|M.Sc Thesis||Department of Computer Science|
|Supervisor:||Assoc. Prof. Gil Joseph|
|Full Thesis text|
Most OO languages abide by the semantics that the constructor of a derived class is a refining extension of one of the base class's constructors. As this base constructor computes, it may invoke dynamically bound methods which are overridden in the derived class. When such methods are invoked, they receive a "half baked object", i.e., an object whose derived class portion is uninitialized. Such a situation may lead to confusing semantics and complicated coupling between the base and the derived classes. Further, this possibility makes it difficult to introduce mechanisms for expressing design intent within the programming language, and to develop automatic tools for the checking of these. Prime examples include: non-null annotation (denoting reference values which can never be null), read-only annotation for fields and variables (expressing the intention that these cannot be modified after they are completely created) and class invariants (part of the "design by contract" methodology). A read-only field, for example, becomes immutable only after the creation of the enclosing object is complete.

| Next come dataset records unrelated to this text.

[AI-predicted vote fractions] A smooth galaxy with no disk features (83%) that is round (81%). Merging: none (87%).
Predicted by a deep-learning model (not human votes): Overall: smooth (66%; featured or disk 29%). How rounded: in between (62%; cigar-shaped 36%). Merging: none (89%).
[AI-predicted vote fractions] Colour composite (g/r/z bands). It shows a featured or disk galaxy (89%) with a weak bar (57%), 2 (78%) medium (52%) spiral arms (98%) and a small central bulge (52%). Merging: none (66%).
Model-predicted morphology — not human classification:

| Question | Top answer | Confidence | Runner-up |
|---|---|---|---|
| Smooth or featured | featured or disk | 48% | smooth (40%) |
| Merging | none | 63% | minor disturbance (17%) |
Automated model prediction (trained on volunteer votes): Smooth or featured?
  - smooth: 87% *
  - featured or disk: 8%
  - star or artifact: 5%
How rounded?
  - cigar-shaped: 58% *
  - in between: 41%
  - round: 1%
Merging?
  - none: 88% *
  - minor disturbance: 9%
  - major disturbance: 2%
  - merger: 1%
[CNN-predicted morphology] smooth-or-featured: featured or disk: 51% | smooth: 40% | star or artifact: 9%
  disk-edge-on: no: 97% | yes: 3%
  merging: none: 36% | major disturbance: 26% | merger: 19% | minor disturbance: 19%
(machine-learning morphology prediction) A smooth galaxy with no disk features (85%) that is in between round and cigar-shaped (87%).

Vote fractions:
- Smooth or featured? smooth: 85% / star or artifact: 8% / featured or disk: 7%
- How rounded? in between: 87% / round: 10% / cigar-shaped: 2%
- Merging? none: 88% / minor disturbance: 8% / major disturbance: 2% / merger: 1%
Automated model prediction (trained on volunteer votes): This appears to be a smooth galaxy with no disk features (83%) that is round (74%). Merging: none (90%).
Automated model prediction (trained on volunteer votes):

This work is an empirical investigation of the current programming practice in Java of calling dynamically bound methods inside constructors. In a data set comprising a dozen software collections with over sixty thousand classes, we found that although the potential for such a situation is non negligible (with prevalence over 8%), i.e., there are many constructors that make calls to methods which may be overridden in derived classes, this potential is realized scarcely. We found this behavior in less than 1.5% of all constructors, inheriting from less than 0.5% of all constructors. Further, we found that over 80% of these incidents fall into eight "patterns", which can be relatively easily transformed into equivalent code which does not make pre-mature calls to methods.
Another similarly undesirable situation occurs when a constructor exposes the self identity to external code, and this external code chooses to call methods overridden in the derived class. Our estimates on the prevalence of this exposition are less accurate due to the complexity of inter-procedural dataflow analysis.
The resulting estimates are high, but there are indications that this estimation arises from a relatively small number of base constructors.